Mani Olive Groves

Below the village of Platsos, a sheepdog escorts her flock up the track and moves the herd off to let an olive pruner’s car pass. Passers by are few and are barked at as sheep watch on carefully. The endless olive trees cover the flat ground as well as the shallow slopes where ancient terraces have been created. Everywhere else in the lowlands is dense and impenetrable evergreen macchie or garrigue; a place of refuge for the large population of wild boar that emerge at night to root around in the groves.

The pruning is in full swing and bonfires are everywhere, chain saws are used to take off the large branches but the pruners, working on triangular wooden trestles with handsaws take off all the growth on the trunk and select only young branches on old limbs to produce this years’s crop; every so often they hold long distance conversations with one another to break the solitary monotony. After the trees are pruned the vegetation beneath is quickly swiped back before moving onto the next tree. Tethered cattle and small flocks of sheep are out to graze and wooden box, bee hives are put out in quiet corners often in long lines. The production of olives is entirely organic, the colourful flora and insects are testament to methods that have not changed in centuries, and the famous Mani honey has the taste of thyme and other herbs.

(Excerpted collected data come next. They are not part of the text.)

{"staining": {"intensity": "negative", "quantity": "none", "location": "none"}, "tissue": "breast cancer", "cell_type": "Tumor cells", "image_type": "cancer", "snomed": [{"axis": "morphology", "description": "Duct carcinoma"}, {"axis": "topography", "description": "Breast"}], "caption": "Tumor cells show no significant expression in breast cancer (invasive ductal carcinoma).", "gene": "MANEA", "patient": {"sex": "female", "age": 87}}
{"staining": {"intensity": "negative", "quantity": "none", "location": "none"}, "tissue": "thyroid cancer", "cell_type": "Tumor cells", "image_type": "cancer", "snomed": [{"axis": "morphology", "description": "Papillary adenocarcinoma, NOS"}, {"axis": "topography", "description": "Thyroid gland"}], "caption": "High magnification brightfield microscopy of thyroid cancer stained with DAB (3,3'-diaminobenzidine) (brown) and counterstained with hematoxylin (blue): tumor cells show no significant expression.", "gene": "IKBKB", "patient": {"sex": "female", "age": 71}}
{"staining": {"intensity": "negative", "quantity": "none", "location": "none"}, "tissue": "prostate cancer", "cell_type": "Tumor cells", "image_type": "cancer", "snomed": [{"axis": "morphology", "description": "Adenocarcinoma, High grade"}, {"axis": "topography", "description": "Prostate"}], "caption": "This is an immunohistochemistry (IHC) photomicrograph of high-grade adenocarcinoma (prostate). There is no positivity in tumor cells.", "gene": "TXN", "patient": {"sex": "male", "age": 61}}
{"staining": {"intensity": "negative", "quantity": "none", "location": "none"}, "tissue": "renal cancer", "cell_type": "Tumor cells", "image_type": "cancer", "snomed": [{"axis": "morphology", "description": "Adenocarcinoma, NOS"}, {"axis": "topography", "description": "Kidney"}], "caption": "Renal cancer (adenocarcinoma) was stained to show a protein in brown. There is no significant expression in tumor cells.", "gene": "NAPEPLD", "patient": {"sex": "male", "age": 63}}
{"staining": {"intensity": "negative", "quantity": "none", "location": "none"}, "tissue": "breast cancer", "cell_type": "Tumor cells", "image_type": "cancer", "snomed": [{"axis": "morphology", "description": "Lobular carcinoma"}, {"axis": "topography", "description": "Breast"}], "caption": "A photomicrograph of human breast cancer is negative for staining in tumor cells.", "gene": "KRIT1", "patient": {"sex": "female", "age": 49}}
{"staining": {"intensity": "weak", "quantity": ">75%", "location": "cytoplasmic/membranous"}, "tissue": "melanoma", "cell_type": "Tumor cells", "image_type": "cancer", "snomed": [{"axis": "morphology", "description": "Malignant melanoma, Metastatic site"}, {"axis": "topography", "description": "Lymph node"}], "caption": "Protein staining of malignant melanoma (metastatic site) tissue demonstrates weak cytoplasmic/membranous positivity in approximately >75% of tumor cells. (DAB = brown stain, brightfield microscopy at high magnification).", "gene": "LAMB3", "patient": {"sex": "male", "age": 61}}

The olive and fruit trees are alive with blackcaps. Millions must winter throughout the Mediterranean given the number in a hectare here. They scold constantly and move through the branches, sometimes landing on the ground to pick up an insect; but they spend most time prising insects from buds. Large numbers of song thrushes winter here too and they are extremely jumpy and take off from the ground with a clatter and squawk. In the late afternoon, resident blackbirds sing from the tree tops and all seems well with the world.

Black redstarts are around the houses and a little owl is somewhere in an old house. Here too are resident great tits, blue and long-tailed tits. The brief but very loud, staccato song of wintering Cetti’s warblers erupt from dense cover. Jays shout from deep in the groves. Buzzards circle and display and settle on the very top of cypress trees. Sparrowhawks hunt the myriad, small birds with rapid stoops into the trees. Chickens are killed and plucked outside the front of the house and the local pair of long-tailed tits are quick to take advantage; one flys off with an enormous blood-tipped feather, stops to beat it into submission with surprising vigour, and then is away into the olive trees to somehow weave it into an intricate nest that is likely built deep in a thorn bush.